If you feel industrious, you could do the PFD thing.
$\displaystyle x^{7}-x = x(x+1)(x-1)(x^{2}+x+1)(x^{2}-x+1)$
How exactly does this: Let $\displaystyle u=x^{6}-1, \;\ du=6x^{5}dx, \;\ \frac{du}{6}=x^{5}dx, \;\ u+1=x^{6}$ lead to this:
$\displaystyle \frac{1}{6}\int\frac{1}{u^{2}+u}du$
thats the part i didn't understand, thats why i couldn't use subst. myself.
The aftermath is easy....
After i posted this, i actually solved it, but i did this before applying PF....the above would take to long...
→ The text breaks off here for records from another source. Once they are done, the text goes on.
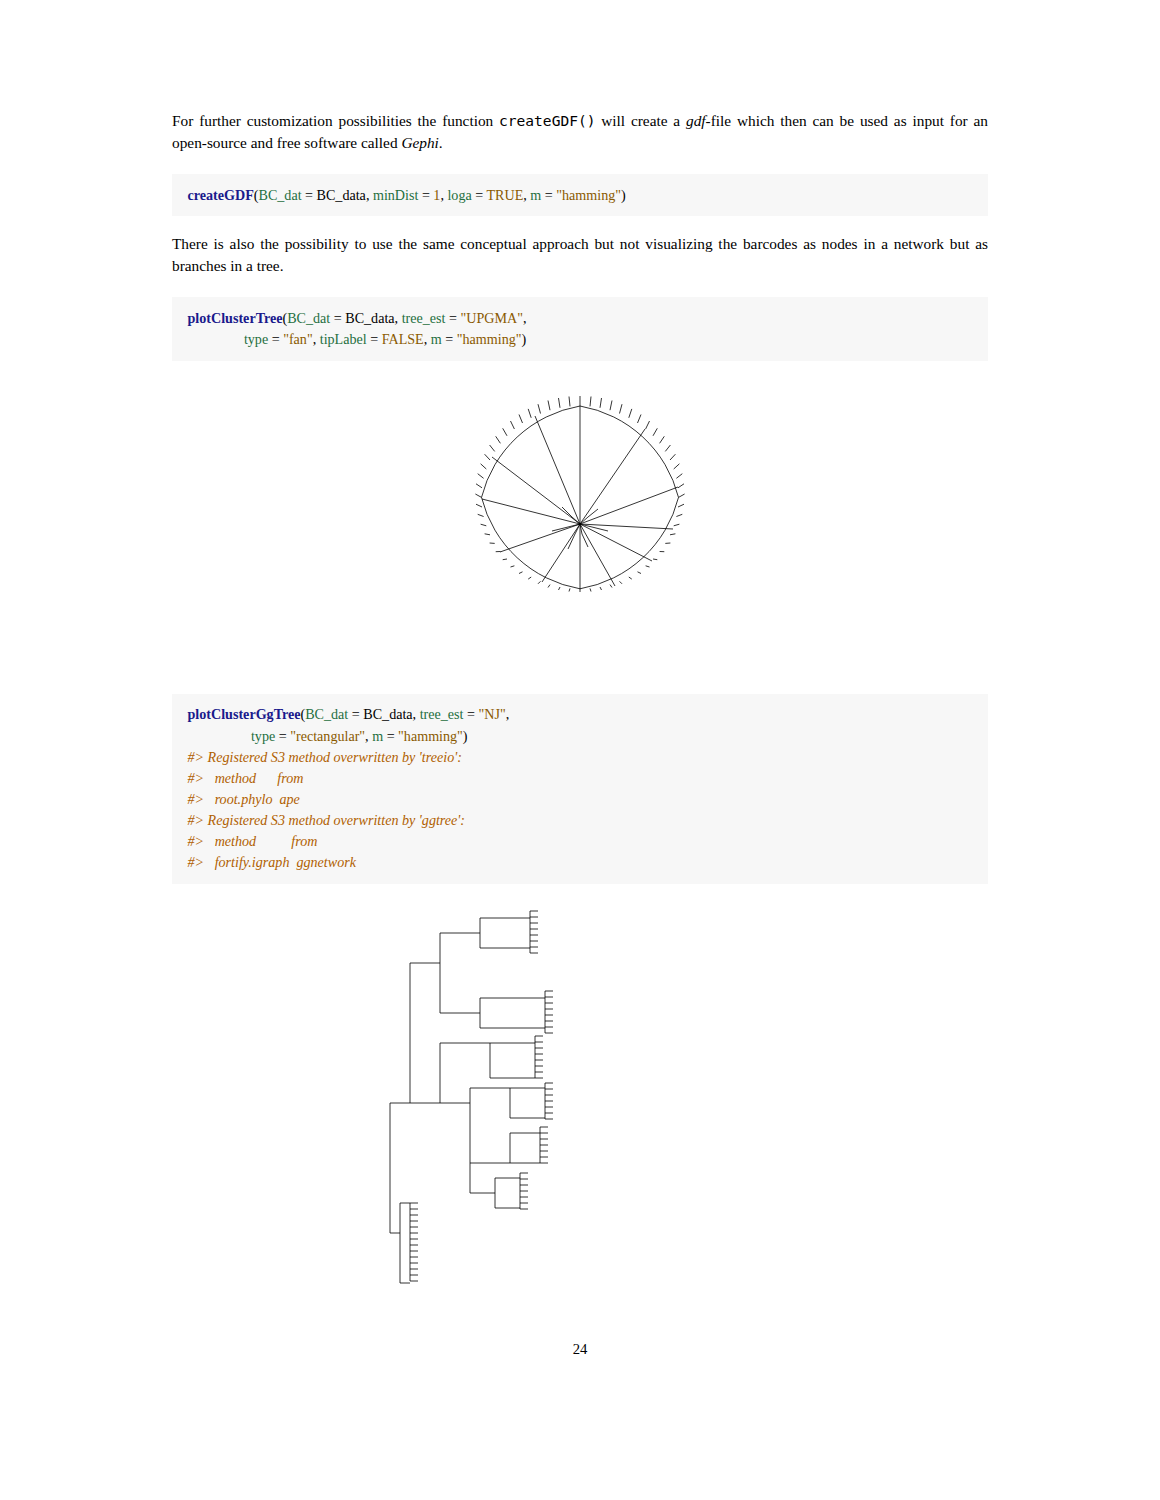For further customization possibilities the function createGDF() will create a gdf-file which then can be used as input for an open-source and free software called Gephi.
createGDF(BC_dat = BC_data, minDist = 1, loga = TRUE, m = "hamming")
There is also the possibility to use the same conceptual approach but not visualizing the barcodes as nodes in a network but as branches in a tree.
plotClusterTree(BC_dat = BC_data, tree_est = "UPGMA", type = "fan", tipLabel = FALSE, m = "hamming")
plotClusterGgTree(BC_dat = BC_data, tree_est = "NJ", type = "rectangular", m = "hamming") #> Registered S3 method overwritten by 'treeio': #> method from #> root.phylo ape #> Registered S3 method overwritten by 'ggtree': #> method from #> fortify.igraph ggnetwork
24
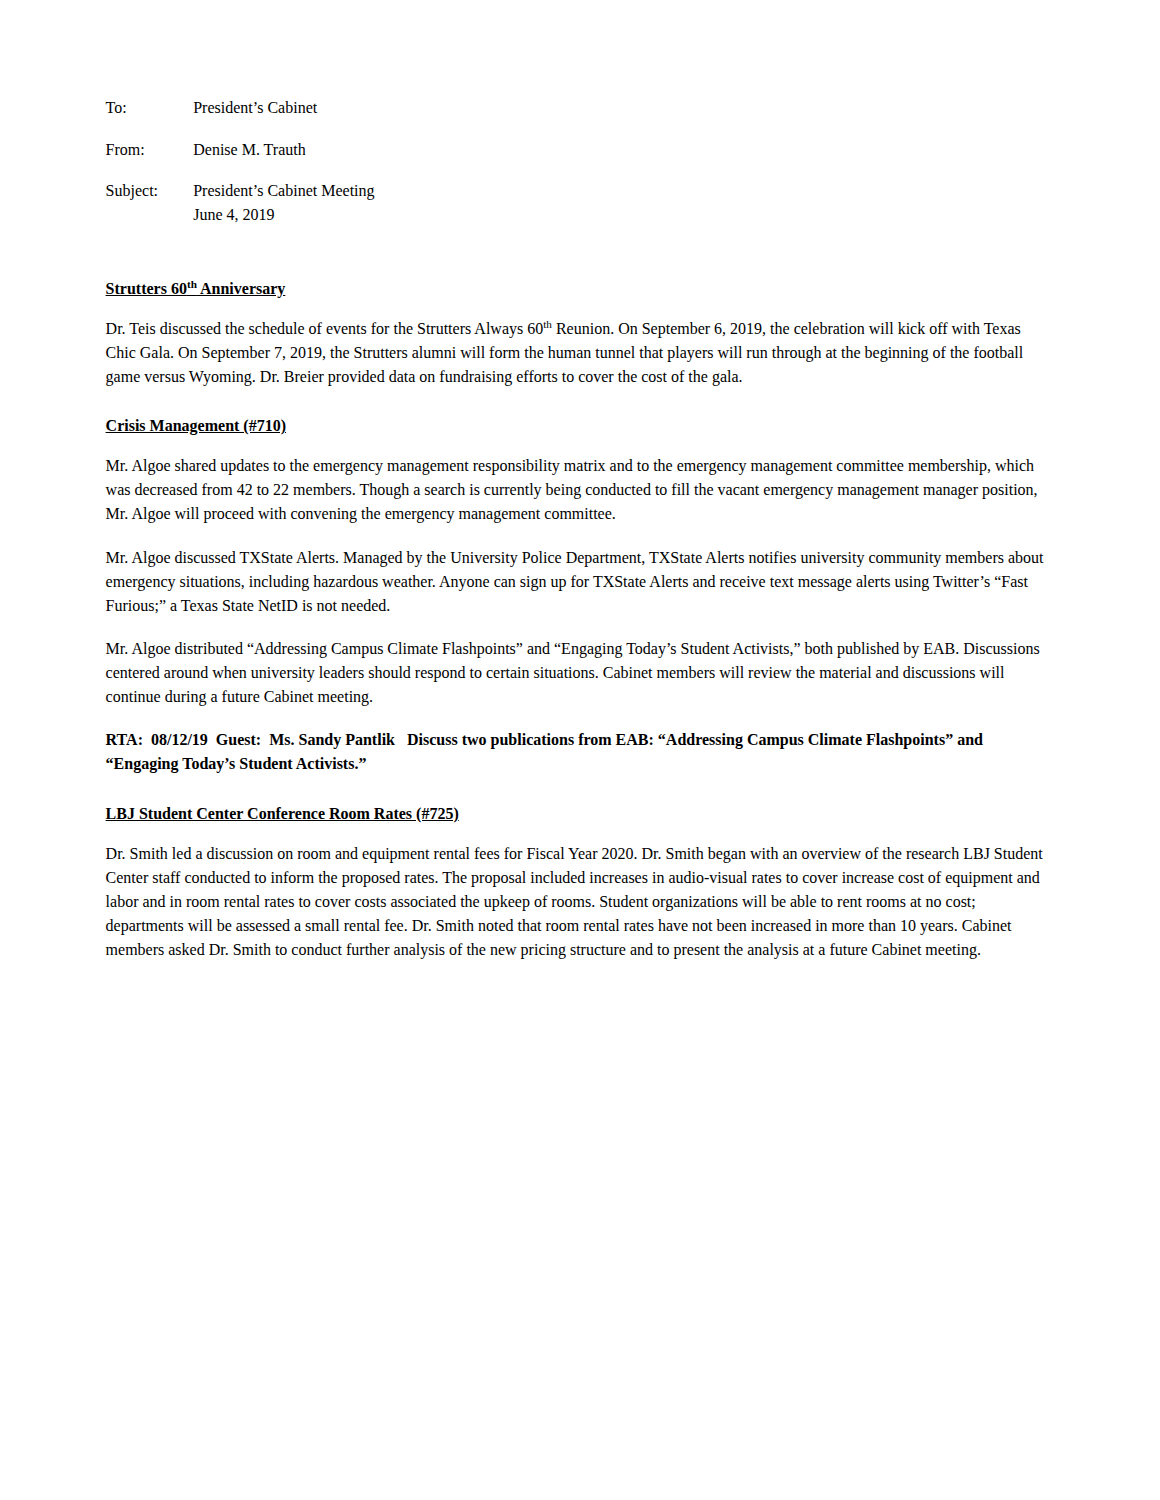| To: | President’s Cabinet |
| From: | Denise M. Trauth |
| Subject: | President’s Cabinet Meeting June 4, 2019 |
Strutters 60th Anniversary
Dr. Teis discussed the schedule of events for the Strutters Always 60th Reunion. On September 6, 2019, the celebration will kick off with Texas Chic Gala. On September 7, 2019, the Strutters alumni will form the human tunnel that players will run through at the beginning of the football game versus Wyoming. Dr. Breier provided data on fundraising efforts to cover the cost of the gala.
Crisis Management (#710)
Mr. Algoe shared updates to the emergency management responsibility matrix and to the emergency management committee membership, which was decreased from 42 to 22 members. Though a search is currently being conducted to fill the vacant emergency management manager position, Mr. Algoe will proceed with convening the emergency management committee.
Mr. Algoe discussed TXState Alerts. Managed by the University Police Department, TXState Alerts notifies university community members about emergency situations, including hazardous weather. Anyone can sign up for TXState Alerts and receive text message alerts using Twitter’s “Fast Furious;” a Texas State NetID is not needed.
Mr. Algoe distributed “Addressing Campus Climate Flashpoints” and “Engaging Today’s Student Activists,” both published by EAB. Discussions centered around when university leaders should respond to certain situations. Cabinet members will review the material and discussions will continue during a future Cabinet meeting.
RTA: 08/12/19 Guest: Ms. Sandy Pantlik Discuss two publications from EAB: “Addressing Campus Climate Flashpoints” and “Engaging Today’s Student Activists.”
LBJ Student Center Conference Room Rates (#725)
Dr. Smith led a discussion on room and equipment rental fees for Fiscal Year 2020. Dr. Smith began with an overview of the research LBJ Student Center staff conducted to inform the proposed rates. The proposal included increases in audio-visual rates to cover increase cost of equipment and labor and in room rental rates to cover costs associated the upkeep of rooms. Student organizations will be able to rent rooms at no cost; departments will be assessed a small rental fee. Dr. Smith noted that room rental rates have not been increased in more than 10 years. Cabinet members asked Dr. Smith to conduct further analysis of the new pricing structure and to present the analysis at a future Cabinet meeting.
$\displaystyle \int \frac{1}{x(x^3-1)(x^3+1)}=\frac{1}{2}\int \frac{(x^3+1)-(x^3-1)}{x(x^3-1)(x^3+1)}=\frac{1}{2}\int\frac{1}{x(x^3-1)}-\frac{1}{x(x^3+1)}$
Let's see
We want: $\displaystyle \int{\frac{dx}{x\cdot{(x^6-1)}}}$
Multiply and divide by $\displaystyle 6\cdot{x^5}$ we get: $\displaystyle \int{\frac{6\cdot{x^5}}{6\cdot{x^6}\cdot{(x^6-1)}}}dx$
We now let:$\displaystyle u=x^6-1\rightarrow{\frac{du}{dx}=6\cdot{x^5}}$
Thus we have: $\displaystyle \int{\frac{du}{6\cdot{u}\cdot{(u+1)}}}=\frac{1}{6} \cdot{\int{\frac{du}{u\cdot{(u+1)}}}}$
You can also avoid substitutions
$\displaystyle \int {\frac{1}
{{x^7 - x}}\,dx} = \int {\frac{1}
{{x\left( {x^6 - 1} \right)}}\,dx} = \int {\frac{{x^6 - \left( {x^6 - 1} \right)}}
{{x\left( {x^6 - 1} \right)}}\,dx}$.
So $\displaystyle \int {\frac{1}
{{x^7 - x}}\,dx} = \frac{1}
{6}\int {\frac{{\left( {x^6 - 1} \right)'}}
{{\left( {x^6 - 1} \right)}}\,dx} - \int {\frac{1}
{x}\,dx}$.
The rest follows.
Here's what I was getting at:
Because, $\displaystyle \frac{x^{5}}{x^{6}}=\frac{1}{x}$
Now, because $\displaystyle u=x^{6}-1, \;\ u+1=x^{6}, \;\ du=6x^{5}dx, \;\ \frac{du}{6}=x^{5}dx$
Rewrite as : $\displaystyle \frac{1}{6}\int\frac{x^{5}}{x^{6}(x^{6}-1)}dx$
Make the subs and we get:
$\displaystyle \frac{1}{6}\int\frac{1}{(u+1)u}du=\frac{1}{6}\int\ frac{1}{u^{2}+u}du$
See now?.